Lo mejor de aquello fue un telegrama que envié a una hermosa lingüista
francesa, un verso de Apollinaire y pronto la exultación del delirio, la
soledad de la muerte. Cargaba en su vientre un hijo que no era mío y la apuesta
ya estaba de antemano fracasada. Pero huelo todavía esos eucaliptos con que te
froté los senos en Molle Molle.
Cruzamos a
la Argentina por varios puntos. La
consabida Villazón. Yacuiba y Pocitos. Agua Blanca, cruzando el Bermejo en un
bote eludiendo piedras. De allí a Tartagal, Embarcación. Miraba por la ventana
imaginando que por allí cerca se encontraba El Impenetrable, el bosque cerrado.

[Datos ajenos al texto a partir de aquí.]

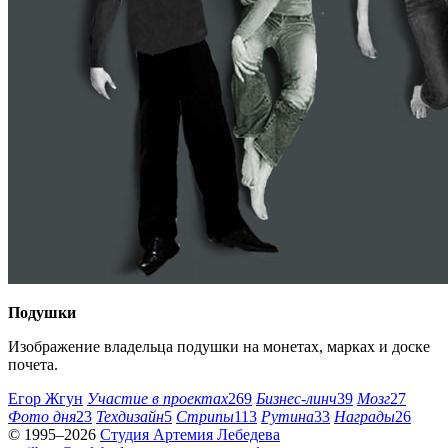
Подушки
Изображение владельца подушки на монетах, марках и доске
почета.
Егор Жгун
Участие в проектах
269
Бизнес-линч
39
Мозг
27
Фото дня
23
Техдизайн
5
Стрипы
113
Рутина
33
Награды
26
© 1995–2026
Студия Артемия Лебедева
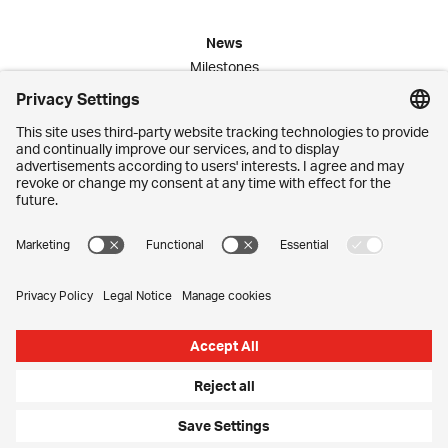
News
Milestones
Publications
Media Corner
Commitment
Jobs
Employees
Contact
Imprint
Privacy Settings
Privacy Policy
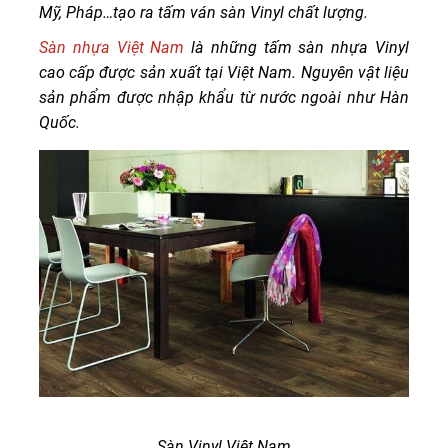
Mỹ, Pháp…tạo ra tấm ván sàn Vinyl chất lượng.
Sàn nhựa Việt Nam
là những tấm sàn nhựa Vinyl
cao cấp được sản xuất tại Việt Nam. Nguyên vật liệu
sản phẩm được nhập khẩu từ nước ngoài như Hàn
Quốc.
Sàn Vinyl Việt Nam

Pensaba, pienso demasiado, en la guerrilla de los Uturuncos, en la de Jorge
Masetti, revolución o muerte.
Zambas de
Orán. El panorama sin fin de Embarcación, también sobre el Bermejo, cerquita,
sur, de la arista boliviana que penetra en el norte argentino. Habíamos
empezado por Padcaya rumbo a Caraparí y un brusco desvío al sur. Si he de ver
aquello de nuevo, lo dudo. Entonces mejor escribir para no olvidar.
Las letras
de las vidalas de mi madre eran de amor, pero el ritmo triste. Desde lo
profundo de su alma, de los ancestros en los montes santiagueños, en rituales
prohibidos de la Salamanca y los diablillos del carnaval. La vidala no se
baila, se canta y escucha bajo el golpeteo de la caja. Yo, niño, imaginaba
quebracho y mistol, la batalla sin fin de vascos y calchaquíes. ¿Qué sangre
quedó en mí? O se juntaron en la arena gredosa por el agua roja. ¿Maldición o
bendita esta memoria? Quiero verlo otra vez pero para entonces ya estaré ciego.
Aguza los oídos, me digo, que el tiempo desea enterrar el yaraví.